Lange haren op de hals noemen we manen, als ze onder de kin hangen is het een sik. Harde uitsteeksels op de kop zijn hoorns of gewei, ook als er een vel over zit zoals bij de giraffe of als er elk jaar nieuwe komen. Sommige dieren hebben opvallend grote oren ten opzichte van het hoofd, als ze goed zichtbaar zijn noemen we het grote oren.

Tekening

Als de huid duidelijk getekend is onderscheiden we stippen, strepen en vlekken.




Sociaal

Sommige dieren zie je altijd alleen, andere juist met meerdere. Maar binnen de soort kan dit verschillen op basis van sexe en leeftijd. Alleen is solitair, samen is kudde/groep.

Vaardigheid

De vleermuis is het enige vliegende zoogdier, er zijn echter wel een aantal die kunnen zweven, die vaardigheid noemen we ook vliegen.
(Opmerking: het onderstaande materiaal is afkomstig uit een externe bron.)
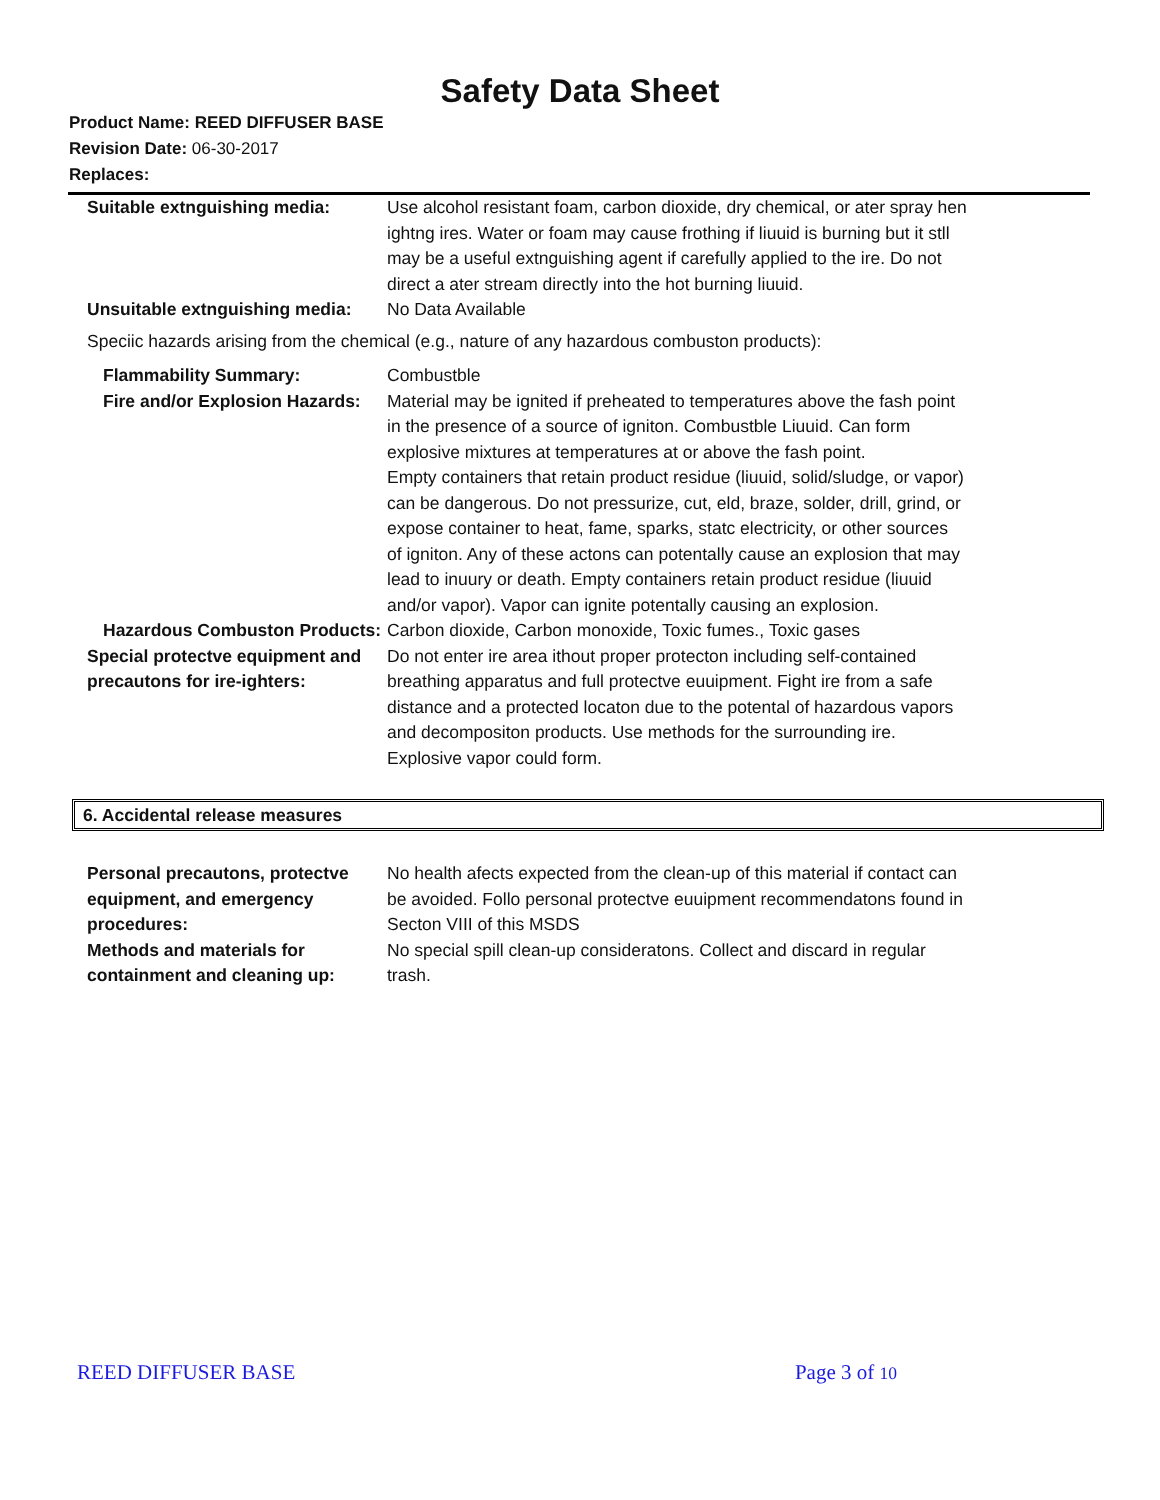Safety Data Sheet
Product Name: REED DIFFUSER BASE
Revision Date: 06-30-2017
Replaces:
Suitable extnguishing media: Use alcohol resistant foam, carbon dioxide, dry chemical, or ater spray hen ightng ires. Water or foam may cause frothing if liuuid is burning but it stll may be a useful extnguishing agent if carefully applied to the ire. Do not direct a ater stream directly into the hot burning liuuid.
Unsuitable extnguishing media:
No Data Available
Speciic hazards arising from the chemical (e.g., nature of any hazardous combuston products):
Flammability Summary:
Fire and/or Explosion Hazards:
Combustble
Material may be ignited if preheated to temperatures above the fash point in the presence of a source of igniton. Combustble Liuuid. Can form explosive mixtures at temperatures at or above the fash point.
Empty containers that retain product residue (liuuid, solid/sludge, or vapor) can be dangerous. Do not pressurize, cut, eld, braze, solder, drill, grind, or expose container to heat, fame, sparks, statc electricity, or other sources of igniton. Any of these actons can potentally cause an explosion that may lead to inuury or death. Empty containers retain product residue (liuuid and/or vapor). Vapor can ignite potentally causing an explosion.
Hazardous Combuston Products:
Carbon dioxide, Carbon monoxide, Toxic fumes., Toxic gases
Special protectve equipment and precautons for ire-ighters:
Do not enter ire area ithout proper protecton including self-contained breathing apparatus and full protectve euuipment. Fight ire from a safe distance and a protected locaton due to the potental of hazardous vapors and decompositon products. Use methods for the surrounding ire.
Explosive vapor could form.
6. Accidental release measures
Personal precautons, protectve equipment, and emergency procedures:
No health afects expected from the clean-up of this material if contact can be avoided. Follo personal protectve euuipment recommendatons found in Secton VIII of this MSDS
Methods and materials for containment and cleaning up:
No special spill clean-up consideratons. Collect and discard in regular trash.
REED DIFFUSER BASE Page 3 of 10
Bijna alle dieren kunnen zwemmen, maar veel mijden het water liever. Anderen gaan graag te water en zoeken er ook hun voedsel zij gebruiken de vaardigheid zwemmen. De mol leeft voornamelijk onder de grond hij is dan ook een goeie graver. Niet elke holbewoner maakt zijn eigen hol, velen gebruiken oude holen van anderen. De vaardigheid graven betekent dat ze zelf hun hol graven. Klimmen is een vaardigheid om boven in een boom te kunnen komen, maar ook Gemzen klimmen, maar dan op rotsen.

Voedsel

Veel zoogdieren slaan op de vlucht zodra ze mensen zien, rustig eten is er dan vaak niet bij. Toch willen we wel vermelden welke dieren voornamelijk vlees eten en dus carnivoren zijn. Welke een voorkeur hebben voor planten en bomen, de herbivoren en welke dieren graag van beide proeven de omnivoren. Niet alle dieren die wetenschappelijk onder de roofdieren (carnivora) vallen eten ook vlees. En soms eet een carnivoor ook wel eens zaden omdat er voedsel te kort is of gras omdat de maag geïrriteerd is. Zo eet ook menig herbivoor gewoon een insect mee als die op zijn eten zit, daar wordt hij nog geen alleseter van.

Habitat

Ook wel leefomgeving genoemd is de plek waar het zoogdier graag verblijft omdat daar zijn voedsel te vinden is of zijn nest te maken is. Veel dieren leven in verschillende omgevingen, kies voor de omgeving waar je het dier gezien hebt. Op de detailpagina zie je waar het dier zich nog meer thuis voelt.